TIPTON, Iowa - Democratic presidential hopeful John Edwards said on Sunday that his universal health care proposal would require that Americans go to the doctor for preventive care.

"It requires that everybody be covered. It requires that everybody get preventive care," he told a crowd sitting in lawn chairs in front of the Cedar County Courthouse. "If you are going to be in the system, you can't choose not to go to the doctor for 20 years. You have to go in and be checked and make sure that you are OK."
 
Sounds fine. Someone can choose not to avail themselves of the government-funded healthcare. If they do want the government to foot the bill, they have to do it the governments way - like driving. Preventative care will save lots of money and lots of lives.

Go Edwards.
 
Oh, the horror! Going to the doctor once a year for a physical!

Doesn't sound like much of a burden to me. It actually makes good economic sense. People who blow off preventative healthcare, cost the rest of us money - through increased healthcare costs and premiums.

A universal healthcare system requires shared responsibility. If you're going to require employer to provide healthcare insurance (which edwards plan does), you have to reduce their cost by requiring people to get preventative healthcare. Give both employers and employees shared responsibility. One of the biggest costs of our current system, is that it focuses on treatment, and not prevention.

Oh, and no one is going to jail if the refuse to go to the doctor. Edwards plan simply rewards those who go for preventative checkups, and sign up for healthy living plans, with lower premiums. If one is too fucking lazy to go to the doctor once a year, they'll pay higher premiums. That's the sanction. They're not going to be arrested. Makes sense to me.
 
Like I said a logical step. When this fails to control costs, what will be the next step? Maybe more food nannyism or why not force people to go the gym. More likely it will collapse as it has in Europe. As Hayek/Mises showed, socialism can't work and can only lead to heavy handed authoratarianism.
 
Fallacy of the slippery slope.
Is the "slippery slope" always a fallacy?

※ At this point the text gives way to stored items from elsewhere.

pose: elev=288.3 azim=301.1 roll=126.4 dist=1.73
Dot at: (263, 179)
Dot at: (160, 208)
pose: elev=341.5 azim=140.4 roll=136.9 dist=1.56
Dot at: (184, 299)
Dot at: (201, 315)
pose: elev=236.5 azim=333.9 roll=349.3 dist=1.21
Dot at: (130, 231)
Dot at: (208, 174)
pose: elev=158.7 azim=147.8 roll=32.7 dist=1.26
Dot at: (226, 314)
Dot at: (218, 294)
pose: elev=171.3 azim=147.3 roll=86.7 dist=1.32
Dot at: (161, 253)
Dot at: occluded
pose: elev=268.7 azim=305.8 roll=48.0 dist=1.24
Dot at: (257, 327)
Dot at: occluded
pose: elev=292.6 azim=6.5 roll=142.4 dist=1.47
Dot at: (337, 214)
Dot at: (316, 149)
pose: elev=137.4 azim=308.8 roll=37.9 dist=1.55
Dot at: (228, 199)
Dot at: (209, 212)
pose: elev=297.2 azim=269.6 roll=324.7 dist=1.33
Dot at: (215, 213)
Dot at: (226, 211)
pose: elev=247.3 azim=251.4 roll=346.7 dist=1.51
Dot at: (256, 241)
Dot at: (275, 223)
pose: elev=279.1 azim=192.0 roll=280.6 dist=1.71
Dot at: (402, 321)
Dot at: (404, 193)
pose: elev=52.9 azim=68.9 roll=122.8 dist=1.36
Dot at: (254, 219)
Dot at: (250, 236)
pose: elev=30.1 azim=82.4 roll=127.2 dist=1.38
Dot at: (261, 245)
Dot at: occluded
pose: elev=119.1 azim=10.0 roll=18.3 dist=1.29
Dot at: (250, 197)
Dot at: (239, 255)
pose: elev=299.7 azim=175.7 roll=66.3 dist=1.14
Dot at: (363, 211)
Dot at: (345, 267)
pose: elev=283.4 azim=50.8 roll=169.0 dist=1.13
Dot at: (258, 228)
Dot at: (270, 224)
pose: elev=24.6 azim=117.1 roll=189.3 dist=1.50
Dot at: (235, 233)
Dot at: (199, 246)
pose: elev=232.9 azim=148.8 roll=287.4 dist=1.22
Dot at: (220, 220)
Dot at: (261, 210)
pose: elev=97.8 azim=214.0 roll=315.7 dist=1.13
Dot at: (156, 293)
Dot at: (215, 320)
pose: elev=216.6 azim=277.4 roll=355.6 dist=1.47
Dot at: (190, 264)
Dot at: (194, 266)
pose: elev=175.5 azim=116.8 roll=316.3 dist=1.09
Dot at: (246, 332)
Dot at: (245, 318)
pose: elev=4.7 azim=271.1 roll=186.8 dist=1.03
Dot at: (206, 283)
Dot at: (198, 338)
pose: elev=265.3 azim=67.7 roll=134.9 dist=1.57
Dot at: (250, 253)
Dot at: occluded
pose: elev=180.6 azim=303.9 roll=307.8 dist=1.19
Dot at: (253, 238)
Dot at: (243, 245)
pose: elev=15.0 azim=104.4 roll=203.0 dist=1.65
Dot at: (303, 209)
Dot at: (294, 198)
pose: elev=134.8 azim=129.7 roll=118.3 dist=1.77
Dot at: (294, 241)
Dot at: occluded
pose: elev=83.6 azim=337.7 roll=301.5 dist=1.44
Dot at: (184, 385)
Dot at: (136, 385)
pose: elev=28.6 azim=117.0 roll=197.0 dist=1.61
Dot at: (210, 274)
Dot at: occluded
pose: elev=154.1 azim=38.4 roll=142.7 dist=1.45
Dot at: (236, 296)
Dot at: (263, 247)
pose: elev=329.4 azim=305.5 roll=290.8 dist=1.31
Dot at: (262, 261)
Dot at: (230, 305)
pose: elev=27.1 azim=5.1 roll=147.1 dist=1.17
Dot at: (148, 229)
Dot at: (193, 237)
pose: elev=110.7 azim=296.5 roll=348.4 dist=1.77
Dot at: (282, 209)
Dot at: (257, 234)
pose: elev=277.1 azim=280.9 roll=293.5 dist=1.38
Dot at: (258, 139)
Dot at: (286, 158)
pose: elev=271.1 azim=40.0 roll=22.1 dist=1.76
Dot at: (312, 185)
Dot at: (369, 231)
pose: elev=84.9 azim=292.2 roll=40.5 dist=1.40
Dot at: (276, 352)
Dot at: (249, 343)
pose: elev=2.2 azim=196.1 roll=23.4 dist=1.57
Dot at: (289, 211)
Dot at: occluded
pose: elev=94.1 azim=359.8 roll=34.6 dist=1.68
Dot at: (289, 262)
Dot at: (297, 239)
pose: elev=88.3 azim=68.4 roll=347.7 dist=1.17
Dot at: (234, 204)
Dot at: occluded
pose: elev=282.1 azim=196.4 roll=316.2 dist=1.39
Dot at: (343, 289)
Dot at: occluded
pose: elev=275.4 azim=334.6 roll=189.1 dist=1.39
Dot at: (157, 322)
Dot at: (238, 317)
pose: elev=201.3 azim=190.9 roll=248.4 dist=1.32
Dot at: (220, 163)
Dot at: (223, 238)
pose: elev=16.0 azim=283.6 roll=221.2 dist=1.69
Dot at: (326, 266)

It certainly wasn't with the SS number. They promised and swore it would never be used as identification. In fact, mine still says that it shouldn't be used as such, yet it is one of the forms of identification that you must show to get a job.
 
USC, what a stupid comment. No, Hillary Care, never existed clearly the point was that that is what it proposed.

ib, except it is no fallacy. We have seen it play out over and over. The real fallacy is yours, that government healthcare services are freely chosen. But no one will be permitted to choose whether or not they pay the taxes that will fund it. Further, the government will have crowded out the market (IF they do not outlaw it).

So much for the socialists Dems notion of a "right to healthcare." You have a "right" to it so long as you follow the dictates of the bureaurats.
 
Is the "slippery slope" always a fallacy?
Yes, it is always a logical fallacy. This doesn't mean that every conclusion drawn from that fallacy is necessarily incorrect, merely that the "slippery slope" argument alone isn't sufficient to demonstrate anything.
 
Yes, it is always a logical fallacy. This doesn't mean that every conclusion drawn from that fallacy is necessarily incorrect, merely that the "slippery slope" argument alone isn't sufficient to demonstrate anything.
I would point out all prognostications on the war would have been a part of that fallacy. That the conclusion was correct would make nothing about it.

Proposing a conclusion from past experience with the government is not a fallacy, and is not part of the slippery slope fallacy. Those that do not learn from history are doomed to repeat it. When somebody points out that in the past, this has led to a much different conclusion than originally proposed, they are not always delving into the "slippery slope fallacy".